Preservation starts at the scene. Photograph the vehicles, the hazard, and the conditions. Collect witness contact information before it walks away. Report the incident to the police for a crash, or to management for a premises injury. Seek medical care immediately, because a gap between the accident and the first appointment is the argument every adjuster reaches for first.
As coverage of business and industry practices regularly shows, organizations that document an incident within the first 48 hours retain control of the narrative, while those that wait inherit someone else’s version of it. Injured individuals face the same dynamic against a carrier with investigators already in the field.
How Do Adjusters Reduce Kansas Settlements?
Adjusters reduce settlements by locking in facts before the claimant knows what the claim is worth. The recorded statement is the primary tool. A friendly conversation produces a sentence like “I looked down for a second,” which converts directly into comparative fault points under K.S.A. 60-258a, or “I feel fine,” which is quoted back in litigation two years later.

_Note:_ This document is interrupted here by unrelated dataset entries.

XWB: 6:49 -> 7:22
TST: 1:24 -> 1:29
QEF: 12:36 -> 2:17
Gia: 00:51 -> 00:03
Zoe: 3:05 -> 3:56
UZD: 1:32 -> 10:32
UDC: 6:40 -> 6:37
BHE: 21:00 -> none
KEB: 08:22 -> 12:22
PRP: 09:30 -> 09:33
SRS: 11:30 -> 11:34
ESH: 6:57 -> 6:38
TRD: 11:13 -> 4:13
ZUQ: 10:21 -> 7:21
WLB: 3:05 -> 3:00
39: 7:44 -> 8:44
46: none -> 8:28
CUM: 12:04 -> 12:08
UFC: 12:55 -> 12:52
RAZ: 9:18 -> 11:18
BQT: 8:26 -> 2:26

The other tactics follow a pattern. An early offer arrives while the treatment plan is still open, so future surgery is excluded from the number. Treatment is characterized as excessive or unrelated to the accident, which attacks the reasonable value of the medical bills and, in Kansas, the tort threshold at the same time. A release is presented as routine paperwork. Once signed, it closes the claim permanently, including complications that surface later.
The insurer employs adjusters, investigators, and defense counsel. An injured person negotiating alone is the only party to the conversation without a professional.
When Should You Contact a Kansas Injury Lawyer?
Before giving a recorded statement, before signing any release, and well inside the 18-month PIP window. The first 48 hours after an injury determine what evidence survives; the first conversation with an adjuster often determines what the claim is worth.
An experienced Kansas injury attorney evaluates the full scope of damages, including future medical costs and lost earning capacity, establishes whether the injuries clear the K.S.A. 40-3117 threshold, and calendars every deadline the statutes impose. That is the difference between a settlement that reflects the injury and a settlement that reflects the insurer’s opening position.
This article provides general information about Kansas law and is not legal advice. Statutes and case law change. Consult a licensed Kansas attorney about the facts of your case.